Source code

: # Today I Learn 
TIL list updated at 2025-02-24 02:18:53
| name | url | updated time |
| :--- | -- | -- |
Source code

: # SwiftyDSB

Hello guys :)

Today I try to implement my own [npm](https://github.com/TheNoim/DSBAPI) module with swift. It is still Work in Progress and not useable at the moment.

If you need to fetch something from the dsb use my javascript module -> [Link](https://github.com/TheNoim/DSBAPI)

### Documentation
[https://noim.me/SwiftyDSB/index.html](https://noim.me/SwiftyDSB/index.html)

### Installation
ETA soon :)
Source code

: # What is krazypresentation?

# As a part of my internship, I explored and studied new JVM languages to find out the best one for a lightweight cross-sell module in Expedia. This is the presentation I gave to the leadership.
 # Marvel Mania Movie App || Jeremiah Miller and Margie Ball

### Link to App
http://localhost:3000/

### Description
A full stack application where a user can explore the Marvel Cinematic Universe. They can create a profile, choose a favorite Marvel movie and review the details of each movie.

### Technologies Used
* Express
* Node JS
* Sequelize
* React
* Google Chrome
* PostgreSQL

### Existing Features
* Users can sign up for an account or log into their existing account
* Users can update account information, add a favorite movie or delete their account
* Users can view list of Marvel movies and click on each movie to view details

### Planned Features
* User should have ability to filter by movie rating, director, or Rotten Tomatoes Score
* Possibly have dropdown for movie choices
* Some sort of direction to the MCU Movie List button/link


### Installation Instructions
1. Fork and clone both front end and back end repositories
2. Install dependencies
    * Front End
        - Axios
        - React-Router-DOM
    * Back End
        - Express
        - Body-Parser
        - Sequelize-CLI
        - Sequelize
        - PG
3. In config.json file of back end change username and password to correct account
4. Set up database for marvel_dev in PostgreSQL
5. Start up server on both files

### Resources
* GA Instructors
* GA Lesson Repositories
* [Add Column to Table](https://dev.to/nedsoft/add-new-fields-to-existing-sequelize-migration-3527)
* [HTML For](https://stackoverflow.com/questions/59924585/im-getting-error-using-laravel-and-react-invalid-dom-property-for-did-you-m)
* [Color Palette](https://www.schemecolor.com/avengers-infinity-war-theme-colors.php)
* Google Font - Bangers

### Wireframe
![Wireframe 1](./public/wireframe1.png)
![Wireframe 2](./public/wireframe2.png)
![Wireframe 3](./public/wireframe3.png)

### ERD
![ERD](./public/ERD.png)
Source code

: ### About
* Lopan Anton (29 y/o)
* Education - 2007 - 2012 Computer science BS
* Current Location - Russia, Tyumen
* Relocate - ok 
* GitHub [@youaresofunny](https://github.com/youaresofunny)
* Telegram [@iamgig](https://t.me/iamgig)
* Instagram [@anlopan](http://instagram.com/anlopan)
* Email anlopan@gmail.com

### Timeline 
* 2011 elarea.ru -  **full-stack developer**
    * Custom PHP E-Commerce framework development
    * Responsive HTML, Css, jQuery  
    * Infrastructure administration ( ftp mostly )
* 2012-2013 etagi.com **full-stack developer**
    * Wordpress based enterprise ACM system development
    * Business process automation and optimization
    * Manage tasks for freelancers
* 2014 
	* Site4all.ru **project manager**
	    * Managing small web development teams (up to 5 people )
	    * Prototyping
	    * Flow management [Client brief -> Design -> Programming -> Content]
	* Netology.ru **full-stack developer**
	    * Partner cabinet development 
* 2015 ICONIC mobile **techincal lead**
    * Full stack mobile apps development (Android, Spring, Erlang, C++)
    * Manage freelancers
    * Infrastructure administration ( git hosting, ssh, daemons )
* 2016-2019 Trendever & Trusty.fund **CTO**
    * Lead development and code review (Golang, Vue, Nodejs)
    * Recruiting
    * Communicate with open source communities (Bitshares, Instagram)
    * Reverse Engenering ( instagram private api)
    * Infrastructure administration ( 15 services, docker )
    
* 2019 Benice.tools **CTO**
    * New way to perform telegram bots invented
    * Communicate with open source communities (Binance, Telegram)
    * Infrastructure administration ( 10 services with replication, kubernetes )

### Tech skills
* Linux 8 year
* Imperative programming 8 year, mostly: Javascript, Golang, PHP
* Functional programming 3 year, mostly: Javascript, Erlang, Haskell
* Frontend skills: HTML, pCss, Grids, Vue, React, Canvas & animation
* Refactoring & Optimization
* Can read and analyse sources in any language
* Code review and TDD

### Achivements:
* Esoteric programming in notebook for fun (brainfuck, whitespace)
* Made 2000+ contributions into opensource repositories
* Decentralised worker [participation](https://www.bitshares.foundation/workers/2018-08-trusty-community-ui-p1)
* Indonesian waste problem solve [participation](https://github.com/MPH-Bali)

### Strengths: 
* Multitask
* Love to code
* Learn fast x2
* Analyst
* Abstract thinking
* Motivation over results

****

Copy whichever lines above contain the string "each".

A full stack application where a user can explore the Marvel Cinematic Universe. They can create a profile, choose a favorite Marvel movie and review the details of each movie.
* Users can view list of Marvel movies and click on each movie to view details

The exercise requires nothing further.